Supplied information:

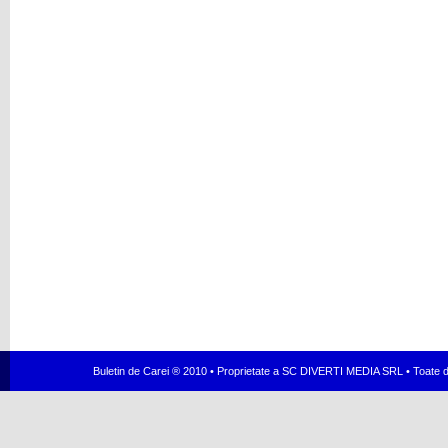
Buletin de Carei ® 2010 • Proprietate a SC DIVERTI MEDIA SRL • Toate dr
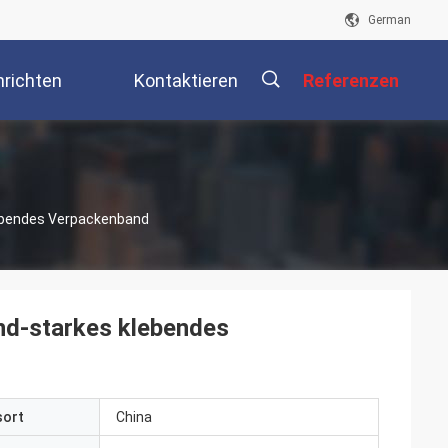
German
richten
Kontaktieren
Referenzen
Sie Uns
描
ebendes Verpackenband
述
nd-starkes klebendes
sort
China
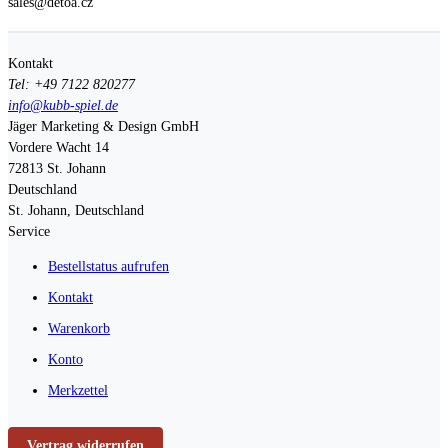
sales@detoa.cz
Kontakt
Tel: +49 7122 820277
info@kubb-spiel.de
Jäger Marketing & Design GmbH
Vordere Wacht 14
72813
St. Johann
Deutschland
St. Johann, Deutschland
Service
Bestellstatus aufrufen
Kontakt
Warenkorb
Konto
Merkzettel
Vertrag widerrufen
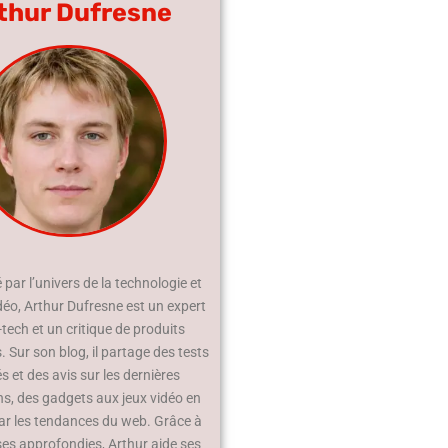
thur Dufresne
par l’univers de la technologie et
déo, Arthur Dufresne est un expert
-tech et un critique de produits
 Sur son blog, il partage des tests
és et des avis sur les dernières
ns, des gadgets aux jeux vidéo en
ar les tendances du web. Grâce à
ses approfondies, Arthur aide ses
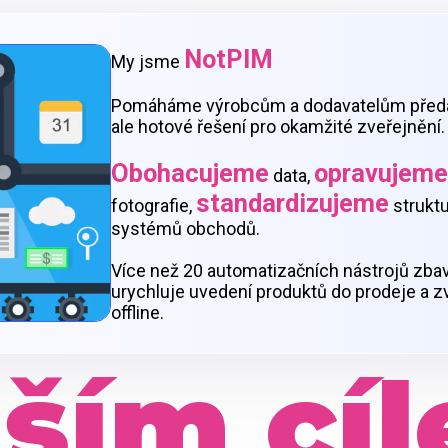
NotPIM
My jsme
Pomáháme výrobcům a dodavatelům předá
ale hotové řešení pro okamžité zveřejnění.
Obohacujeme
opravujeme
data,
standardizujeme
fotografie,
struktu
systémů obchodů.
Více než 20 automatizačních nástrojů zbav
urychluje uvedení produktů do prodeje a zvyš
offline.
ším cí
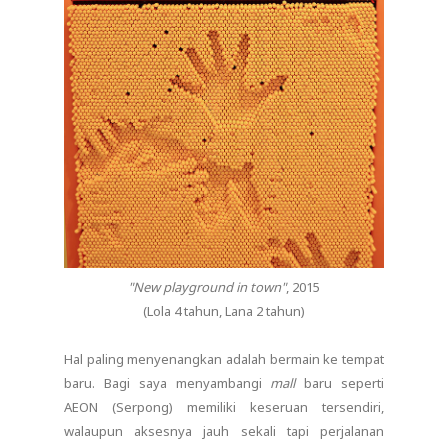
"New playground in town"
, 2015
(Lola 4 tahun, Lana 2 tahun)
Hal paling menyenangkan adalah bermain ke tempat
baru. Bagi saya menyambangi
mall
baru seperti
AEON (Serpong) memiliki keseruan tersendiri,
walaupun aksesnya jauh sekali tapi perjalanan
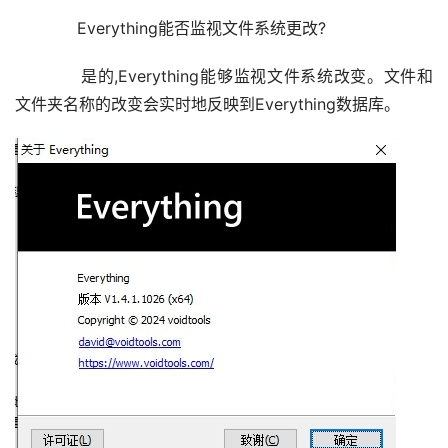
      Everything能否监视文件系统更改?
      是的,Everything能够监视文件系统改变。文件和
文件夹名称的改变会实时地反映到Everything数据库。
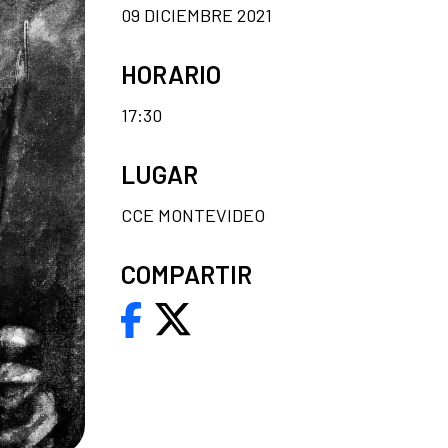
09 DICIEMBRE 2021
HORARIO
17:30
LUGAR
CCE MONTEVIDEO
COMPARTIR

Assignment: Please report only the count of lines in the entries above where the word "Deutschland" appears.

The completed task: 2